At some point in his life every man dreams of a motorhome. The smart ones rent, others buy. And the ones most detached from reality just buy and old school bus and convert it. I bought mine on Facebook last December.  The “Dreamcatcher” became my rolling man-cave by late April. I planed on taking kayaks and surfboards to not too distant shores and to sleep, cook and hang out in it with my kids.

Schlepping boats to British Columbia was never on the agenda until some over eager lady fell out of a rental kayak into the icy waters of Vancouver Island and nearly died. She did what most Americans do after coming back from the claws of death: sued the kayak rental company. Since then you have to bring your own kayak or sign up for a closely monitored, guided tour.

The plan was to drive up to Vancouver Island from Los Angeles with my old friend, Gabor and meet up with our third friend and Greenland kayak buddy, Norbi.

Gabor and I first met at my cousin’s birthday in the early 80s. From then on we had no contact for about 30 years. Those were some of the happiest 30 years of my life.

IMG_20180702_185035

He’s 100% short bus compliant.

Gabor is a software engineer from West Germany (he insists on using the West part). He can carve a drone out of wood, build an electric motor from a used USB cable and an Altoid box and carries a small arsenal of computer repair equipment in an oversized fanny pack. Gabor made a lasting impression on me when we got car stuck on a Mexican desert dirt road in 2016 and he hotwired an abandoned looking tractor for which we nearly got shot later.

Gabor is a fun travel companion. He has ample stories. He can spend 3-4 hours talking about aerodynamics and is never too afraid to steal farm equipment. Gabor’s problem is hoarding. Whether it’s pebbles, animal bones, leaves, flowers, rusting metal components or broken Palm Pilots, he collects ‘em all. But his worst habit is taking pictures. He takes 500-700 pictures on an average day. It’s not so much about the photography, but scanning his environment and saving every memory digitally. I call his camera, the scanner. He never looks at his pictures again. He just takes them. His hoarding habit can slow any road trip by 20%.

kajak

Updating his Android operating system, reinstalling a couple of apps from Linux, and remotely re-configuring his Raspberry Pi III media server  while Alcatraz looms on the horizon.
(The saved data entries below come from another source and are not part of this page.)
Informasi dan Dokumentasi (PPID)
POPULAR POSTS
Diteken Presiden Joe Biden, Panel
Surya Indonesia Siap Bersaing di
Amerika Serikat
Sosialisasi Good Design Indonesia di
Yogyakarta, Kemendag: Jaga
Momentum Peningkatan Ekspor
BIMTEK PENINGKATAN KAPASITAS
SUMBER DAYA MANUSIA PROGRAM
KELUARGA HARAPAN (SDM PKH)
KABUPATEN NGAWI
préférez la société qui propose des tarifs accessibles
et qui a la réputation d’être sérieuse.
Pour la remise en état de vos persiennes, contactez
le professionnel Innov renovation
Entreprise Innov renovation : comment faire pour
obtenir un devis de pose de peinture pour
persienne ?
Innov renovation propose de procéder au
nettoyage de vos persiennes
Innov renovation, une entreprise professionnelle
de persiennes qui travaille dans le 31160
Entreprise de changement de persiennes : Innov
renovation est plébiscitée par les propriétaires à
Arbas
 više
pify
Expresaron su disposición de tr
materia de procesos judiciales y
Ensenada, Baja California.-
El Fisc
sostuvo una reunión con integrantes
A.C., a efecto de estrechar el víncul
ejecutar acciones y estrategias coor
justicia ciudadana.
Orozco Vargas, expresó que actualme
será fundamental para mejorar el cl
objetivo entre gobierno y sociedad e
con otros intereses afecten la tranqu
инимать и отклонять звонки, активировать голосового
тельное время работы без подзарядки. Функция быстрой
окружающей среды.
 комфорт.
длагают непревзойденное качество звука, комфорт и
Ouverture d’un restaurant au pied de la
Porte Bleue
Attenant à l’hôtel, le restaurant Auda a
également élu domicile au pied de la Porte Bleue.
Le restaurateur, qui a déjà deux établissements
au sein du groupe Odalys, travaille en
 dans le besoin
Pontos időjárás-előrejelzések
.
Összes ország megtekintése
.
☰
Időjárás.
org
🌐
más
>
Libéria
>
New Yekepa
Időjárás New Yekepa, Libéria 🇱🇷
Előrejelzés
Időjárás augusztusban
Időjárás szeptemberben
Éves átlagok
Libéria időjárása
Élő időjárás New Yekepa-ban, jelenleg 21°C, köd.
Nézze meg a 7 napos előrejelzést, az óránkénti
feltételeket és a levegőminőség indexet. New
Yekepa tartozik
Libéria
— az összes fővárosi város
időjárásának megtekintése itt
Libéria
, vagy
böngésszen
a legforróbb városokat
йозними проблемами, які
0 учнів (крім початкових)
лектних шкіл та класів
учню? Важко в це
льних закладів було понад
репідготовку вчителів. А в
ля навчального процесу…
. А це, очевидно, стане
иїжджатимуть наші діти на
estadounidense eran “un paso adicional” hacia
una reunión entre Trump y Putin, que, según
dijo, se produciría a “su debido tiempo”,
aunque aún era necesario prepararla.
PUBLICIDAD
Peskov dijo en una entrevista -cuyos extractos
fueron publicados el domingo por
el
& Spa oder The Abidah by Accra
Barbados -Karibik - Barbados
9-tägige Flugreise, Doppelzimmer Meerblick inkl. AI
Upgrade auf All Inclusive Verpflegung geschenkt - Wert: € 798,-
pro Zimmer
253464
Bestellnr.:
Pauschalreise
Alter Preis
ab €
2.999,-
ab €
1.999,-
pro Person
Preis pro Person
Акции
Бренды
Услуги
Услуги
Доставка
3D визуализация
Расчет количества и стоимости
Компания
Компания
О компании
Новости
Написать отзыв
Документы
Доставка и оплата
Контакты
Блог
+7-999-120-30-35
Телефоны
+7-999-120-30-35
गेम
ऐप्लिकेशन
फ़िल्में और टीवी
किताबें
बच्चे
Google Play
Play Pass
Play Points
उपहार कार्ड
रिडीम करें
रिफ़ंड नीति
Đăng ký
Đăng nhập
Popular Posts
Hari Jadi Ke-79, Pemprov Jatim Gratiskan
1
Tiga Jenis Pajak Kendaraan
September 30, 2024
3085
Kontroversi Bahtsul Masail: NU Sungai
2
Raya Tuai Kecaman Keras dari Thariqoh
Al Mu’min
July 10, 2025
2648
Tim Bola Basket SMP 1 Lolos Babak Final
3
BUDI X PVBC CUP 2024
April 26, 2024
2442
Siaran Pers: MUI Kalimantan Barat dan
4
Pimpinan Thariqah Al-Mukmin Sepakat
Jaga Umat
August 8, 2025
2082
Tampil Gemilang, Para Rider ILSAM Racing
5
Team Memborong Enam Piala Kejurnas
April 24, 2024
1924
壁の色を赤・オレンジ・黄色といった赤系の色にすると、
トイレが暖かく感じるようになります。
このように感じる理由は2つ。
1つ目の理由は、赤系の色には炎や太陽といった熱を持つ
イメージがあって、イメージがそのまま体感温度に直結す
On our first day together while kayaking to Alcatraz he got a severe panic attack. It was not because of the waves, the strong winds, rain or the forest fire smoke over the water. Oh, no. His cell phone ran out of memory and his anxiety nearly paralyzed him. While the waves were rocking the living daylights out of us, he unloaded his fanny pack and backed up his entire phone onto a pen-drive in the shark infested, stormy seas of San Francisco Bay.

IMG_20180702_202521

Cooking aboard the Dreamcatcher after paddling through San Francisco Bay.

 

scanning

Gabor scanning Canadian asphalt patterns in British Columbia. It doesn’t get any weirder than this. Another 10 minutes we’ll never get back.